Just a quick repost of v2[1] with a small fix for the bug reported by Nate.
To recap, whilst this mostly only improves worst-case performance, those
worst-cases have a tendency to be pathologically bad:

Ard reports general desktop performance with Chromium on AMD Seattle going
from ~1-2FPS to perfectly usable.

Leizhen reports gigabit ethernet throughput going from ~6.5Mbit/s to line
speed.

I also inadvertantly found that the HiSilicon hns_dsaf driver was taking ~35s
to probe simply becuase of the number of DMA buffers it maps on startup (perf
shows around 76% of that was spent under the lock in alloc_iova()).
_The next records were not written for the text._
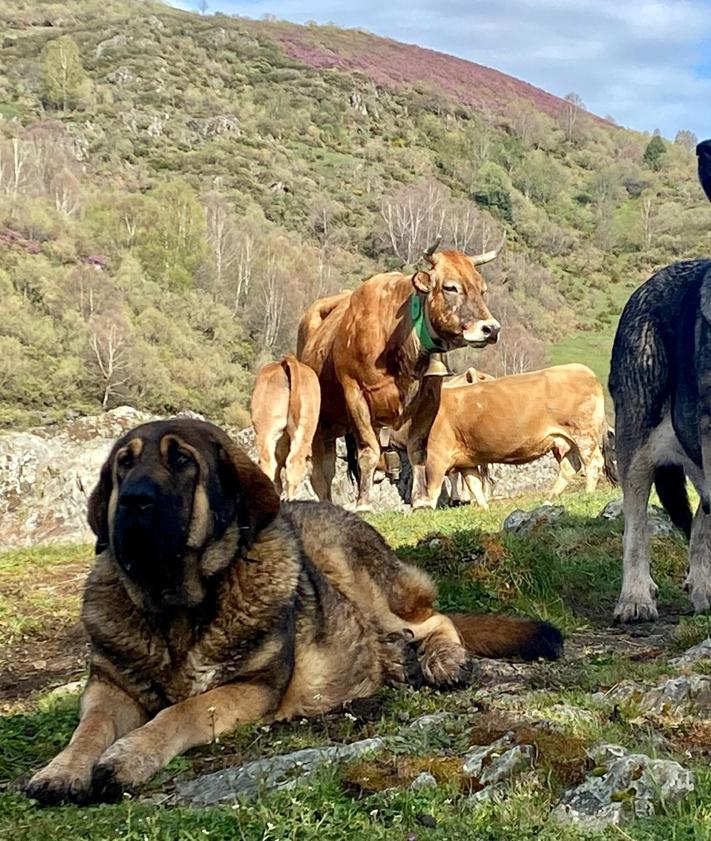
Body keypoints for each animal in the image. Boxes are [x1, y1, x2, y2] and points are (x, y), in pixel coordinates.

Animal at [26, 416, 560, 804]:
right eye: (123, 464)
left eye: (182, 461)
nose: (133, 501)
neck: (175, 609)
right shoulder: (109, 687)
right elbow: (90, 727)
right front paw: (62, 768)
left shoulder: (251, 688)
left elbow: (182, 711)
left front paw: (128, 755)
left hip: (356, 575)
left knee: (435, 619)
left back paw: (441, 659)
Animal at [414, 360, 608, 506]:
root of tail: (584, 371)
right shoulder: (464, 458)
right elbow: (473, 483)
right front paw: (483, 508)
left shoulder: (436, 455)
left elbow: (432, 490)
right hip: (563, 440)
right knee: (571, 466)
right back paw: (550, 498)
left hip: (584, 433)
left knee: (593, 463)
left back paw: (588, 494)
With this
series applied it takes a mere ~1s, mostly of unrelated mdelay()s, with
alloc_iova() entirely lost in the noise.

Robin.

[1] https://www.mail-archive.com/iommu@xxxxxxxxxxxxxxxxxxxxxxxxxx/msg19139.html

Robin Murphy (1):
iommu/iova: Extend rbtree node caching

Zhen Lei (3):
iommu/iova: Optimise rbtree searching
iommu/iova: Optimise the padding calculation
iommu/iova: Make dma_32bit_pfn implicit

drivers/gpu/drm/tegra/drm.c | 3 +-
drivers/gpu/host1x/dev.c | 3 +-
drivers/iommu/amd_iommu.c | 7 +--
drivers/iommu/dma-iommu.c | 18 +------
drivers/iommu/intel-iommu.c | 11 ++--
drivers/iommu/iova.c | 114 +++++++++++++++++----------------------
drivers/misc/mic/scif/scif_rma.c | 3 +-
include/linux/iova.h | 8 +--
8 files changed, 62 insertions(+), 105 deletions(-)

--
2.13.4.dirty